> **Actions to take**
a: In the excerpt on corpus data in linguistics, which two schools of thought are said to have always worked toward broader goals than mainstream North American linguistics?
b: Reproduce the excerpt on corpus data in linguistics word for word, from "One effect of" up to and including "of corpus design.".

Hand in hand with this broadening of the kinds of evidence that linguists work with has come a greater
diversity of goals within linguistics. Some schools of thought in linguistics, e.g., Systemic Linguistics and
the Birmingham School, always worked towards broader goals than were common in mainstream North
American linguistic circles. Cognitive Linguistics (as defined, say, in Evans and Green 2006:27-28) is a
more recent example of a movement within linguistics with relative broad goals, concerned as it is with
general principles that provide some explanation for all aspects of language. These principles may be
drawn from disciplines other than linguistics, and many kinds of evidence and methodologies will
therefore be relevant including corpus data and its associated methodologies (cf. Tummers, Heylen, and
Geeraerts 2005). Evans and Green (2005:108) draw attention, specifically, to the importance of usage-
based data in Cognitive Linguistics: “…language structure cannot be studied without taking into account
the nature of language use”. Cognitive Linguistics, understood in this way, requires the incorporation of
corpus data into linguistic analyses. Even without subscribing to all the tenets of Cognitive Linguistics,
however, anyone open to a full understanding of the nature of language must be prepared,
correspondingly, to admit a full range of data, including corpus-type data.
One effect of working with corpora has been an increase in awareness among linguists of the very
different genres which typically exist in languages, especially the distinction between spoken and written
genres. One does not need to look further than such well-known corpora as the British National Corpus
(BNC), the American National Corpus (ANC), and the International Corpus of English (ICE) to
appreciate how widespread the spoken vs. written distinction has become as a feature of corpus design.

> **Collected material**

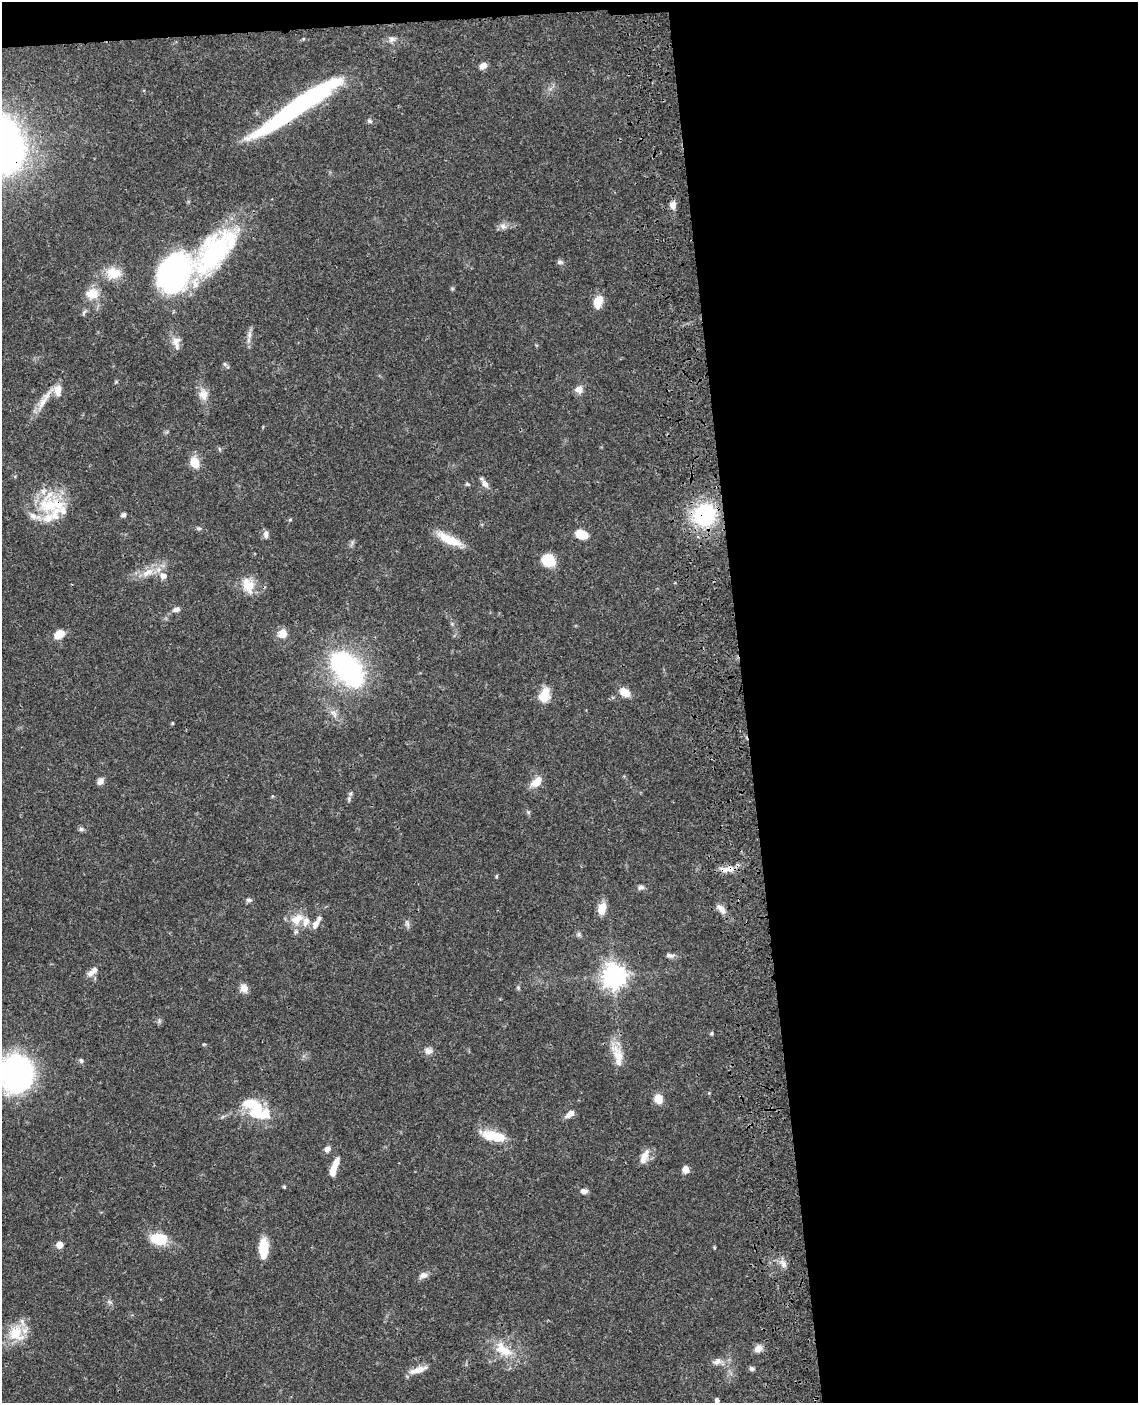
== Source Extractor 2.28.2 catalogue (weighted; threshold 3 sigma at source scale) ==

> **Answers per task**
a: Systemic Linguistics and the Birmingham School

b:
One effect of working with corpora has been an increase in awareness among linguists of the very
different genres which typically exist in languages, especially the distinction between spoken and written
genres. One does not need to look further than such well-known corpora as the British National Corpus
(BNC), the American National Corpus (ANC), and the International Corpus of English (ICE) to
appreciate how widespread the spoken vs. written distinction has become as a feature of corpus design.